I believe that these are logical reasons why the Economic Secretary should give very sympathetic consideration to my request that we should extend the dealers' licences to mobile shops. I earnestly hope that he will consider all the points 1417 which have been raised. I appeal to him to realise that this is a problem of significance in some areas. One hon. Gentleman said that he thought that the Clause was quite a minor affair compared with the previous Clause. It may appear to many right hon. and hon. Gentlemen to be minor, but in some areas it is very important. I hope that the Economic Secretary will not underrate its importance when he arrives at his conclusion, which I trust will be on the lines suggested by right hon. and hon. Gentlemen on both sides of the Committee.

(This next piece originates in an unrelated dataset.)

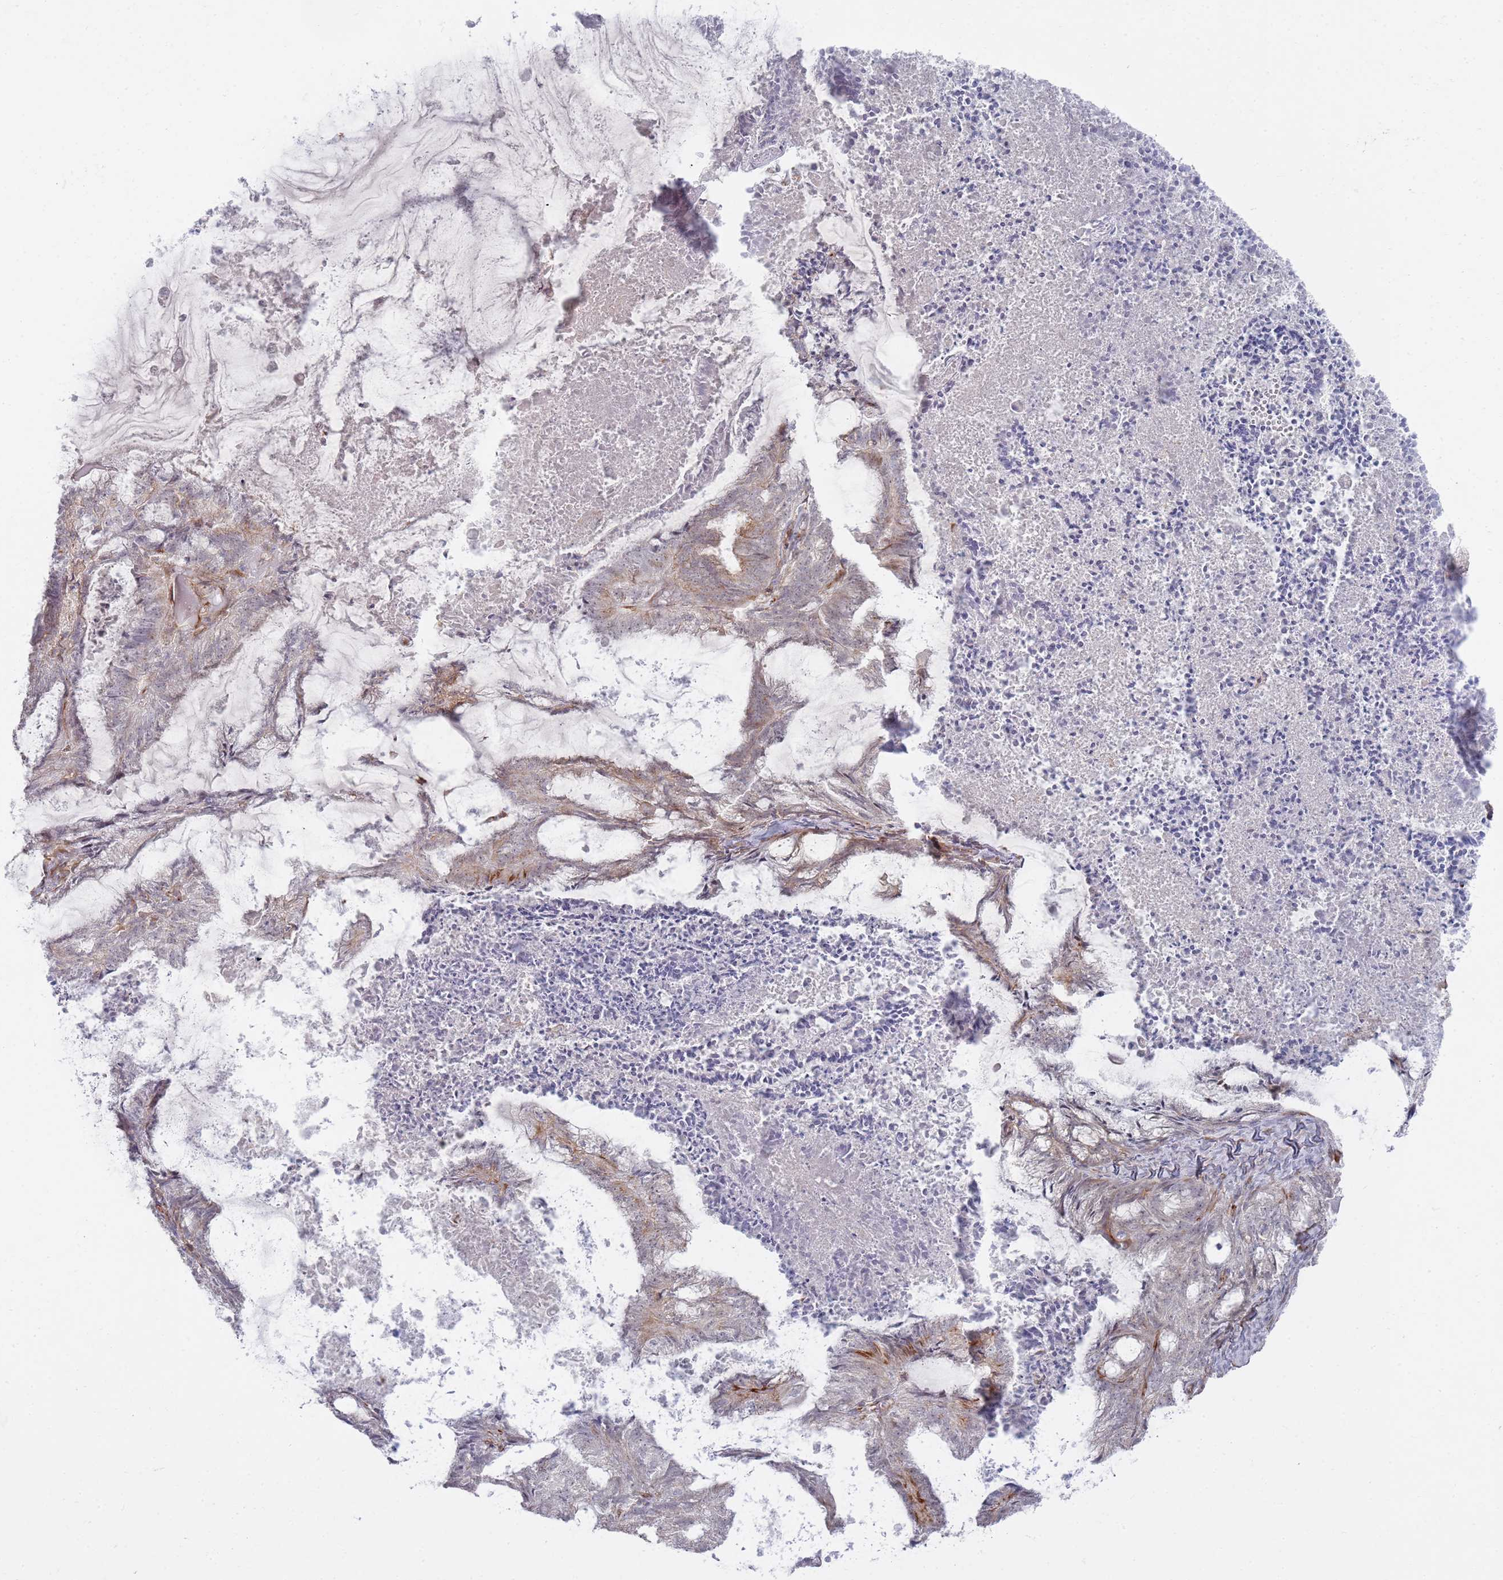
{"staining": {"intensity": "negative", "quantity": "none", "location": "none"}, "tissue": "endometrial cancer", "cell_type": "Tumor cells", "image_type": "cancer", "snomed": [{"axis": "morphology", "description": "Adenocarcinoma, NOS"}, {"axis": "topography", "description": "Endometrium"}], "caption": "Tumor cells are negative for brown protein staining in endometrial cancer (adenocarcinoma).", "gene": "PHF21A", "patient": {"sex": "female", "age": 86}}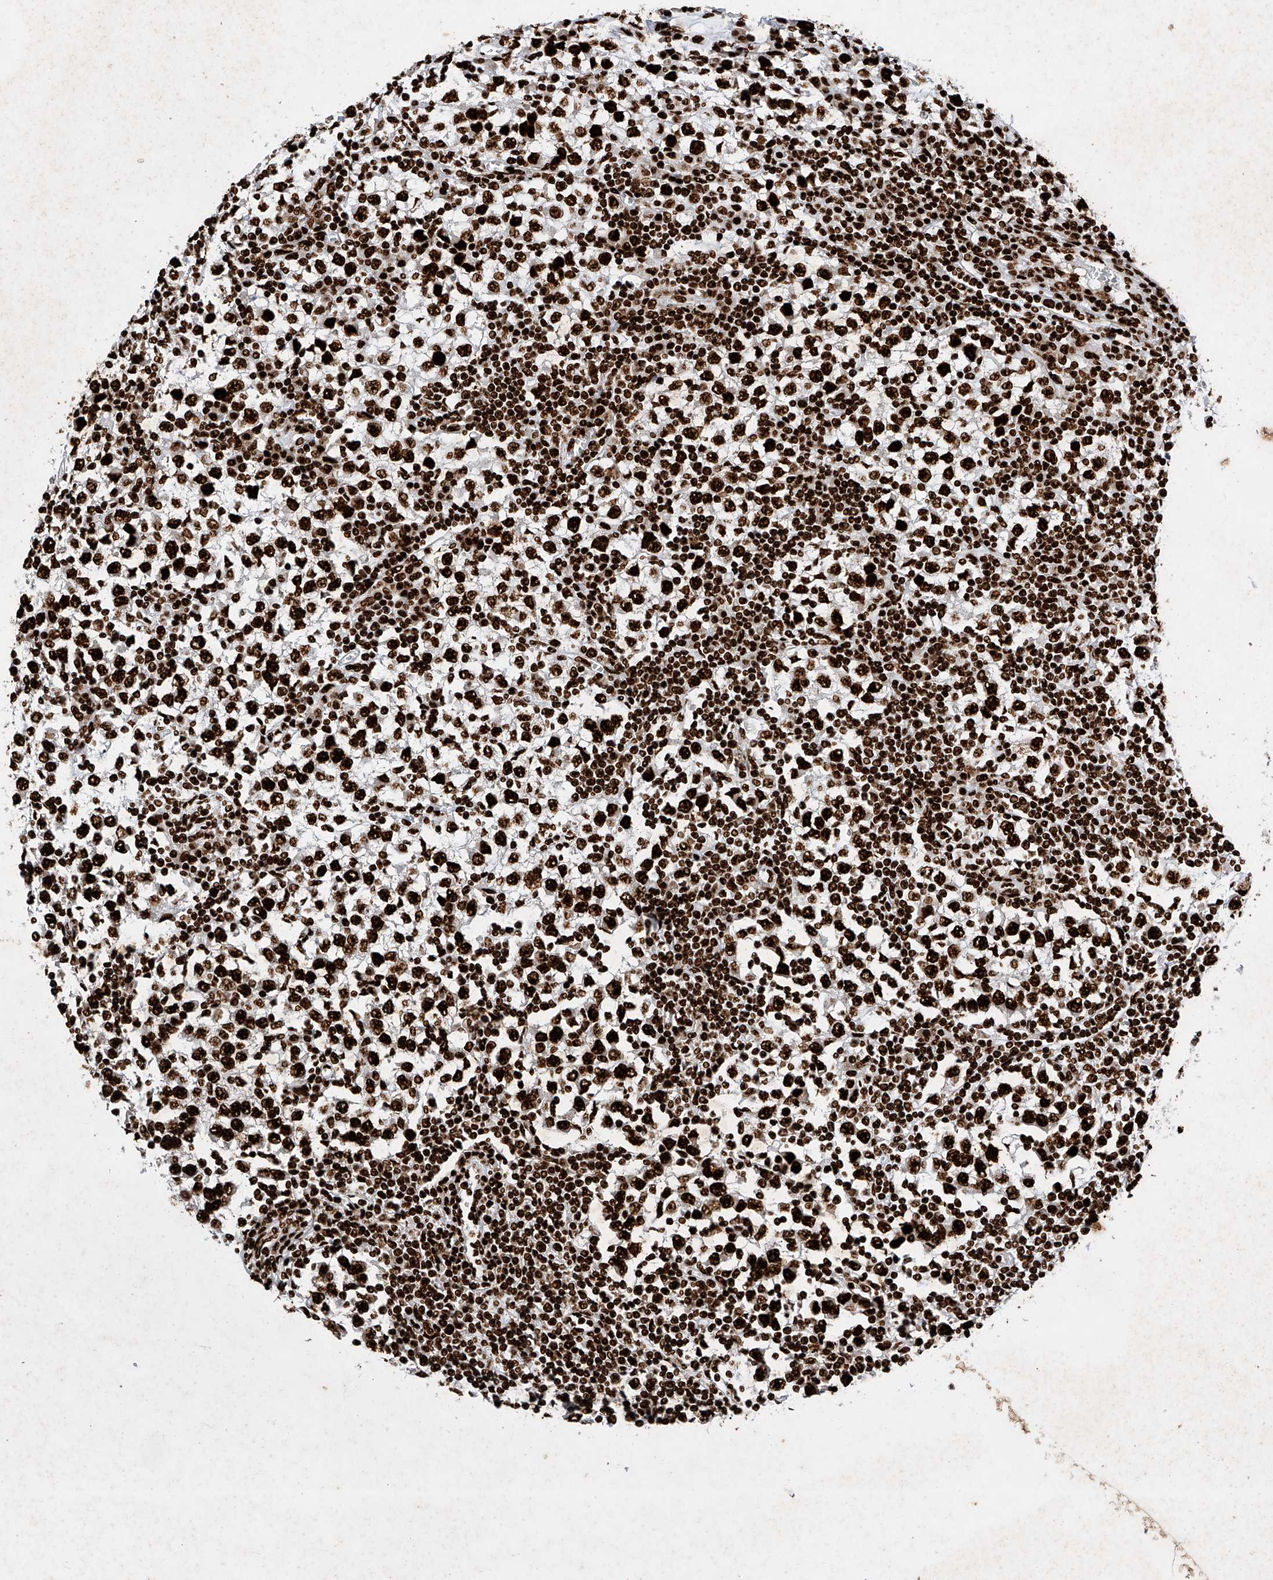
{"staining": {"intensity": "strong", "quantity": ">75%", "location": "nuclear"}, "tissue": "testis cancer", "cell_type": "Tumor cells", "image_type": "cancer", "snomed": [{"axis": "morphology", "description": "Seminoma, NOS"}, {"axis": "topography", "description": "Testis"}], "caption": "Protein staining exhibits strong nuclear staining in about >75% of tumor cells in testis cancer (seminoma). (DAB IHC, brown staining for protein, blue staining for nuclei).", "gene": "SRSF6", "patient": {"sex": "male", "age": 65}}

§ Mr. BarberI do not wish to delay the Committee, but I think that it would be helpful if I repeat that I shall be only too happy to consider this aspect of the mobile shop again. However, I should like to point out that the Clause is concerned only with the method of licensing and does not in any way either detract from or extend the premises, or whatever one wishes to call them, which may or may not be licensed. It is for that reason that I say to the Committee that perhaps I may be permitted to look into it.
Under the present system, a tobacco dealer's licence is not valid for more than one year, and it may expire on a variety of dates. The principal purpose of the Clause is to replace the existing system of one year licences, with differing expiry dates, by licences which will expire uniformly on 31st December in the third calendar year after that in which they are issued. This will be an advantage, both to the trade and to the Revenue, and I commend it to the Committee.

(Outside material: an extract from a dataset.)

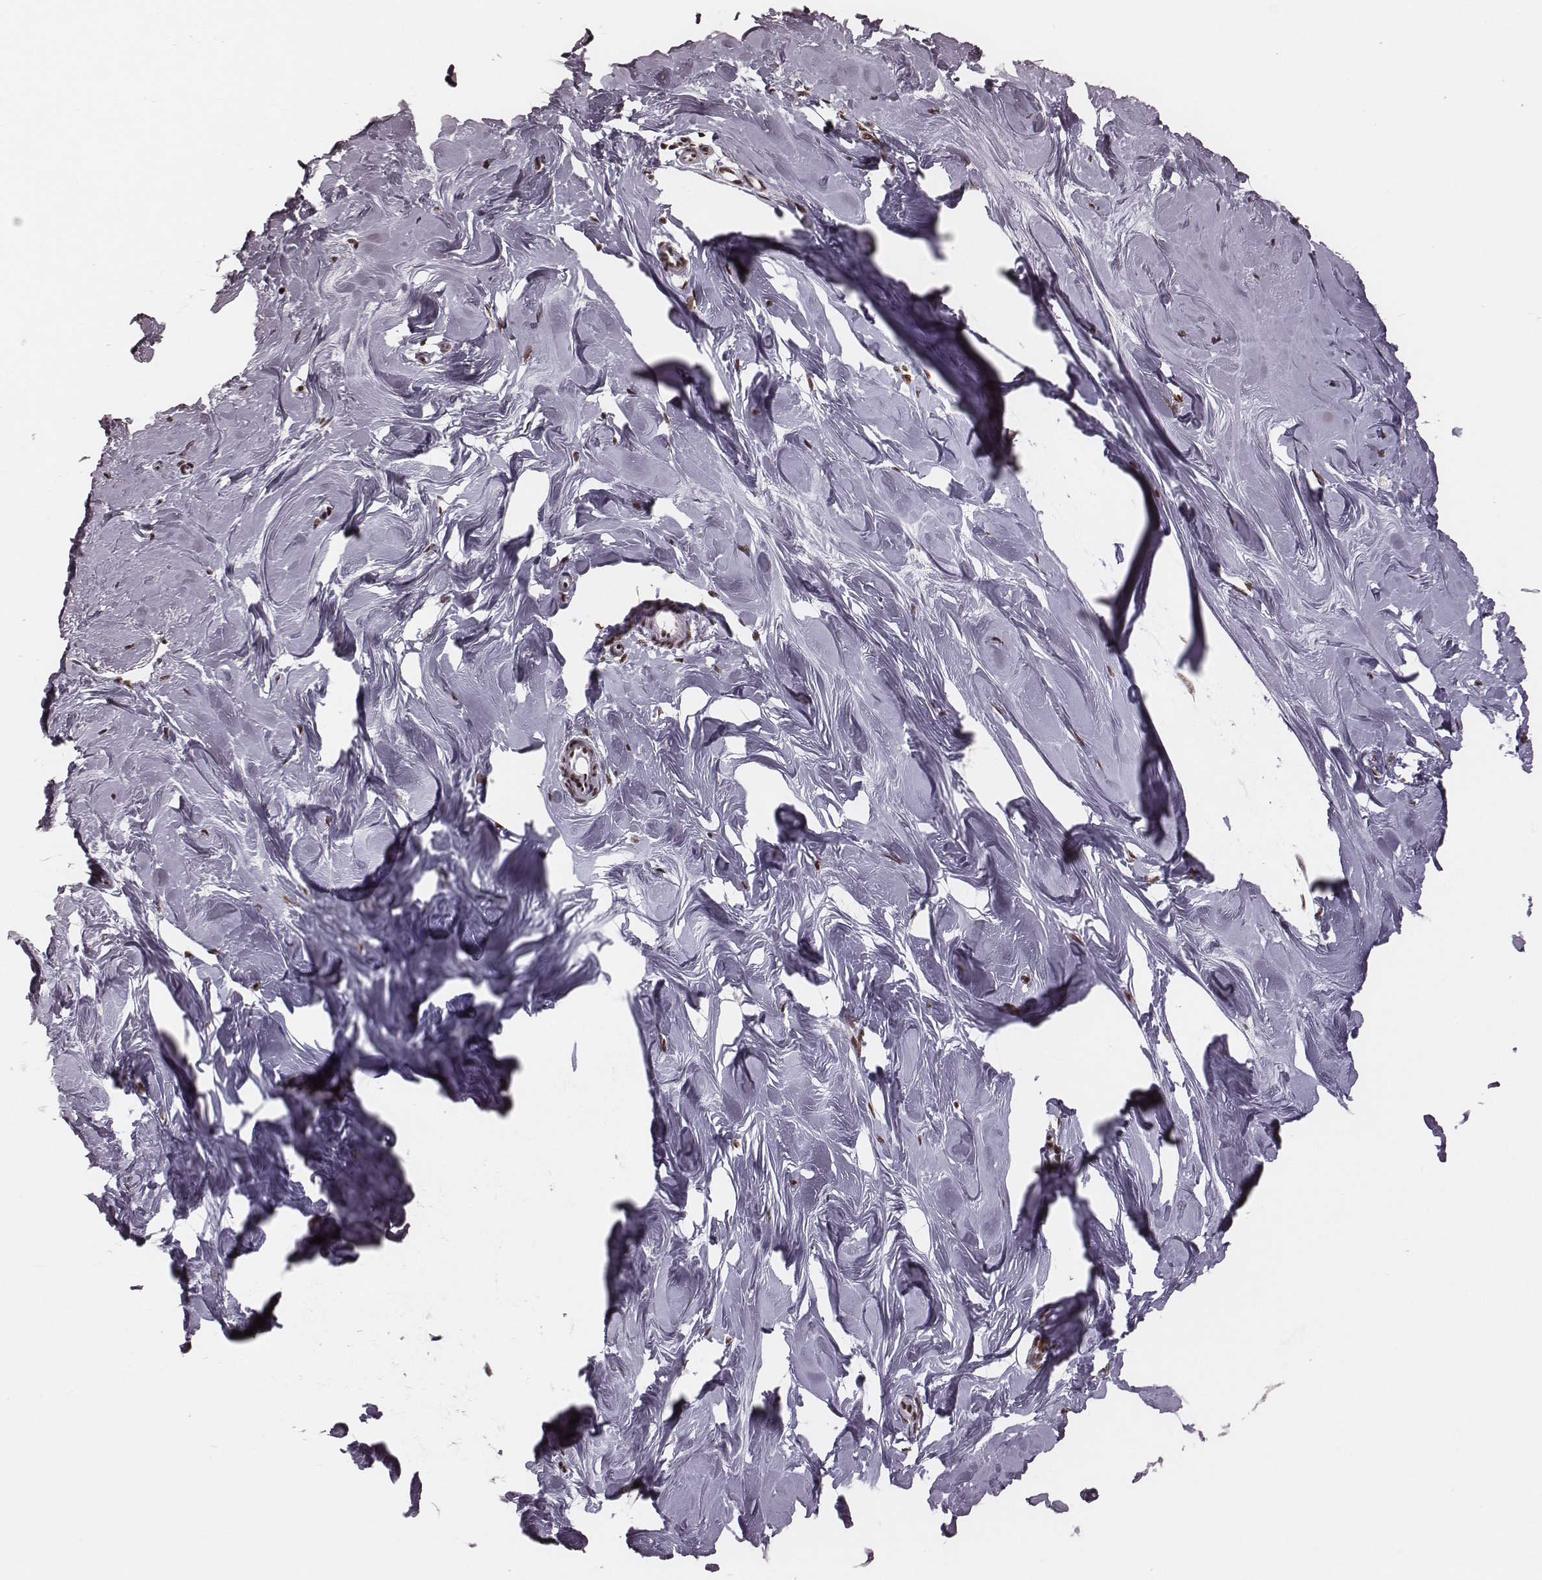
{"staining": {"intensity": "moderate", "quantity": ">75%", "location": "nuclear"}, "tissue": "breast", "cell_type": "Adipocytes", "image_type": "normal", "snomed": [{"axis": "morphology", "description": "Normal tissue, NOS"}, {"axis": "topography", "description": "Breast"}], "caption": "Immunohistochemistry (DAB (3,3'-diaminobenzidine)) staining of unremarkable human breast shows moderate nuclear protein positivity in approximately >75% of adipocytes.", "gene": "LUC7L", "patient": {"sex": "female", "age": 27}}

§ Mr. MitchisonIs the hon. Gentleman aware that subsection (2) raises a question which is not the one he stated and is in some ways not so very far from that now put forward?

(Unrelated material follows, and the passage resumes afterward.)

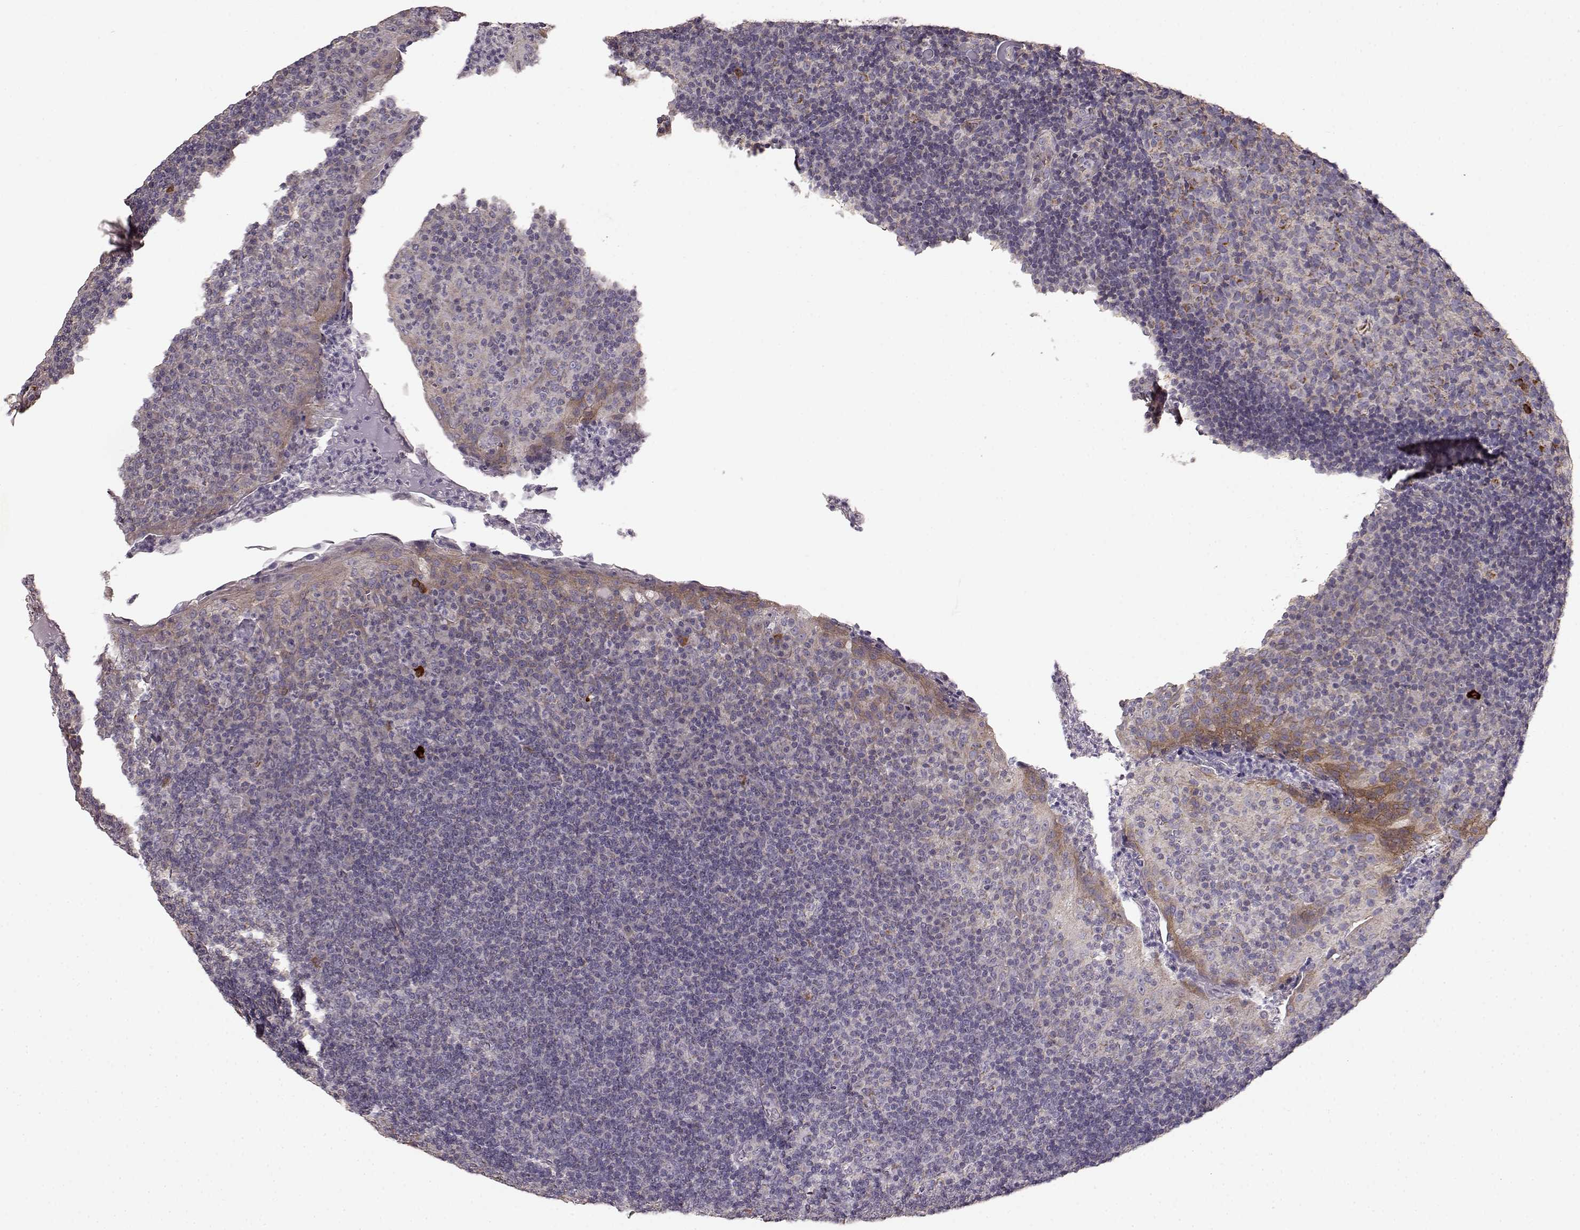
{"staining": {"intensity": "negative", "quantity": "none", "location": "none"}, "tissue": "tonsil", "cell_type": "Germinal center cells", "image_type": "normal", "snomed": [{"axis": "morphology", "description": "Normal tissue, NOS"}, {"axis": "topography", "description": "Tonsil"}], "caption": "Immunohistochemical staining of unremarkable human tonsil reveals no significant expression in germinal center cells.", "gene": "ERBB3", "patient": {"sex": "female", "age": 12}}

§ Mr. BarberYes. I appreciate that subsection (2) raises that question. I shall be very happy to say something about it.
§ Mr. MitchisonOh.
§ Mr. BarberThen perhaps we may leave it at this stage. The passenger aircraft and passenger vehicles referred to in subsection (2) are already entitled to sell tobacco, and will remain so entitled in the future under the new method.
§ Mr. OramI agree with what the Economic Secretary said about the purpose of subsection (1), but did he intend to say that this Clause is unsuitable for amendment to meet the purposes mentioned in the debate? Is it his opinion that it would be impossible to amend the Clause to extend licensing to mobile shops?
§ Mr. BarberI would not like to hazard an opinion on that, because I have not considered the possibility of an Amendment to the Clause on those lines. It is something which the hon. Member for East Ham, South (Mr. Oram) and I might perhaps consider and take advice from the Table.
§ Question put and agreed to.
§ Clause ordered to stand part of the Bill.